Like new condition, all original packaging including box, remote, cables, manuals and blue filter glasses (for THX adjustment). Running latest software. I have not done a Clear & Delete yet because that will delete the THX video. Whoever buys can decide if they want me to clear it or just leave it as is. 

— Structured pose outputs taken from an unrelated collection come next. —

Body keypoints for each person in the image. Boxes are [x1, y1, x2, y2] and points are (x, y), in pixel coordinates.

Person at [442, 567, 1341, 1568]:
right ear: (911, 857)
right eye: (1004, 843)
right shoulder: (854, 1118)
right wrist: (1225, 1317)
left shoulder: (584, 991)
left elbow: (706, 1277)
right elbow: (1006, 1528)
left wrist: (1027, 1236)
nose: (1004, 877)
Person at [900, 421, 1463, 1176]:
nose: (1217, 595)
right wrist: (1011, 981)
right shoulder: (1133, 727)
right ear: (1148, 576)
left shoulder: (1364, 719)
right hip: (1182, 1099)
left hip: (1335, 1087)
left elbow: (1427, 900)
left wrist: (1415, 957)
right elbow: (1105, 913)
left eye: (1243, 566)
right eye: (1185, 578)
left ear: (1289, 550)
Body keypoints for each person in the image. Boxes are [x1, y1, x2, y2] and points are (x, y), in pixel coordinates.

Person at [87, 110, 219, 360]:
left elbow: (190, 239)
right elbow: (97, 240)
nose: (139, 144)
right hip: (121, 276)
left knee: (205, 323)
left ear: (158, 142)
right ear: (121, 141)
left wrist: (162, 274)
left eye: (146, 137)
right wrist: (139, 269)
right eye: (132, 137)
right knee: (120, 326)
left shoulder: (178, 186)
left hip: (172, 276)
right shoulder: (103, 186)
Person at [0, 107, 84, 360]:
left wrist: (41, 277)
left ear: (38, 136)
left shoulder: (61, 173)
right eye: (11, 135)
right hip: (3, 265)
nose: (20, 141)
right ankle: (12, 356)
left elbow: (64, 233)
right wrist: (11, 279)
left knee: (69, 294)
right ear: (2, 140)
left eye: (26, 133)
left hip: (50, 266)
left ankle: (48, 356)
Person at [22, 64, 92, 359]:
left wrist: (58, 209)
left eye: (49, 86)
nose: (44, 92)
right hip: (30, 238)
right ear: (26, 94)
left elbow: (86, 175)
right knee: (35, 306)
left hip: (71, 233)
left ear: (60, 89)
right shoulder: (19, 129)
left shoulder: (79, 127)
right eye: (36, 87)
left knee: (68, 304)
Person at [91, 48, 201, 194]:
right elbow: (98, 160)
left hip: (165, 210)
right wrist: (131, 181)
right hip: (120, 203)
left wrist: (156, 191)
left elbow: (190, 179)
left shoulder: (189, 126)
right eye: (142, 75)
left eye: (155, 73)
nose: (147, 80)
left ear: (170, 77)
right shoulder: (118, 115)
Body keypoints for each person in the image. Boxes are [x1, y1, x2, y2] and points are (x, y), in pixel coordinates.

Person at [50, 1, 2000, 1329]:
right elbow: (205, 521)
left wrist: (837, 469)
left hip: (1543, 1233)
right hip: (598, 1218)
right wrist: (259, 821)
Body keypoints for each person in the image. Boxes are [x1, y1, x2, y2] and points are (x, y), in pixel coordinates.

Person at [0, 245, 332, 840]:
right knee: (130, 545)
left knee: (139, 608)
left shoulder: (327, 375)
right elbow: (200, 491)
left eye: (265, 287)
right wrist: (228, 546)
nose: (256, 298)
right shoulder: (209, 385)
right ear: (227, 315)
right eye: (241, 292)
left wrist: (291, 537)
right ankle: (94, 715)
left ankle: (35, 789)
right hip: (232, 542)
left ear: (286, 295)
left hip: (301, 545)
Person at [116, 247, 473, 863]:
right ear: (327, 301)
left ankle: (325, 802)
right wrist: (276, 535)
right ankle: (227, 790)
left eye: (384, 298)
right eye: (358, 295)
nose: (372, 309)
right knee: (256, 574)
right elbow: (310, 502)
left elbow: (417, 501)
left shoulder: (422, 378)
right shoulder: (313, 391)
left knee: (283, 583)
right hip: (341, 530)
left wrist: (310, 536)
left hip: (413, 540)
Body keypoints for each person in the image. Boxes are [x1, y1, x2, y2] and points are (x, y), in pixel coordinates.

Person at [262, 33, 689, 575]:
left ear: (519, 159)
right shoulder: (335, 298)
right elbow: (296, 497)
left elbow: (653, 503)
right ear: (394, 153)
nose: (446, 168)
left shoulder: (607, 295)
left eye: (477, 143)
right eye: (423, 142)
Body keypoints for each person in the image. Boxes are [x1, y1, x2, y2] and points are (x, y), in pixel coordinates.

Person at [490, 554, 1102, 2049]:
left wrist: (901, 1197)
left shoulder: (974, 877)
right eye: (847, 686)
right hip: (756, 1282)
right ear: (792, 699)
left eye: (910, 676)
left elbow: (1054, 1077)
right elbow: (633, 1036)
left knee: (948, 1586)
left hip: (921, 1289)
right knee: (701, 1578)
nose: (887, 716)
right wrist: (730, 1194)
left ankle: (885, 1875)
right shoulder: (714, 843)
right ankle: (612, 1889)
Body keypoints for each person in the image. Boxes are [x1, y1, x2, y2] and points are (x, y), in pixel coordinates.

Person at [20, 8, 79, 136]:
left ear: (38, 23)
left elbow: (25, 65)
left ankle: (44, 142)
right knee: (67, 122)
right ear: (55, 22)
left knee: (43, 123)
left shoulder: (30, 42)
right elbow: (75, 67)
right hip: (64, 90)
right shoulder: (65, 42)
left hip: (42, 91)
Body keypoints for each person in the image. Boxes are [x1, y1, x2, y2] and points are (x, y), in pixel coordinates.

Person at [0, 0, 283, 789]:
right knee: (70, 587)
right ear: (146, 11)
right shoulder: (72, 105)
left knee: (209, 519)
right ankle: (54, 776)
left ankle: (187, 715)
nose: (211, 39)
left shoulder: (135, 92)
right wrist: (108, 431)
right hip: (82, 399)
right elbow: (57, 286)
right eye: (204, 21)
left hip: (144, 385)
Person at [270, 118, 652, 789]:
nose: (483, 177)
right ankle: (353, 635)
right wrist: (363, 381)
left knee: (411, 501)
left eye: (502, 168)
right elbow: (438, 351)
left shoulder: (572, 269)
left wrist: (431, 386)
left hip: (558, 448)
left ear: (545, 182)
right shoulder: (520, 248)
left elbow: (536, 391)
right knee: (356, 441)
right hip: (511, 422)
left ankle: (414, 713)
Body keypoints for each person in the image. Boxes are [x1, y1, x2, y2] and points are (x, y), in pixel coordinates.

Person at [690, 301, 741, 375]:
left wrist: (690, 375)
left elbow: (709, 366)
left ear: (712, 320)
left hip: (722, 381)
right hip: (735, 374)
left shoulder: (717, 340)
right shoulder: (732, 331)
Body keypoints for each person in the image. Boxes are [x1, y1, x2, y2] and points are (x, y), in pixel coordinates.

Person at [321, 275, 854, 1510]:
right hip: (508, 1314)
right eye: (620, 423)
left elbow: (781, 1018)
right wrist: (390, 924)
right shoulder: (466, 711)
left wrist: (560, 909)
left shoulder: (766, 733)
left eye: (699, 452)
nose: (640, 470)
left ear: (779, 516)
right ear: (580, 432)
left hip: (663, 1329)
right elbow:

Edit: Price lowered to $620 shipped

Edit: Also, FYI, this is real lifetime not MSD lifetime. I had a lifetime card I bought years ago that I applied to the Premiere when I bought it. So it should be capable of being used as a primary unit to get MSD on any other TiVos.

Dan


----------



## StrynBean (Aug 5, 2004)

Do you still have this?


----------



## Dan203 (Apr 17, 2000)

Yes

Dan


----------



## phdeez (Aug 21, 2003)

Dan203 said:


> Edit: Also, FYI, this is real lifetime not MSD lifetime. I had a lifetime card I bought years ago that I applied to the Premiere when I bought it. So it should be capable of being used as a primary unit to get MSD on any other TiVos.
> 
> Dan


Can you explain this a little more? How can I tell if I break a Tivo off my account if someone else can use it as a "primary" for MSD?


----------



## Dan203 (Apr 17, 2000)

OK I'm not 100% sure how/if they can tell, but I know there are some rules surrounding MSD and primary TiVo. For example if you have a real lifetime TiVo on your account, then you purchase another lifetime TiVo at the MSD price, then you get rid of the original unit you will no longer qualify for MSD even though you still have a lifetime unit on your account. Because that unit was purchased using the MSD discount it can not be used as the primary unit to qualify other TiVos for MSD. Now I'm not sure how this works when service is transferred to another owner. It may or may not be an issue. I was only pointing out that it shouldn't be an issue with this unit since it has "real" lifetime and not MSD lifetime.

Dan


----------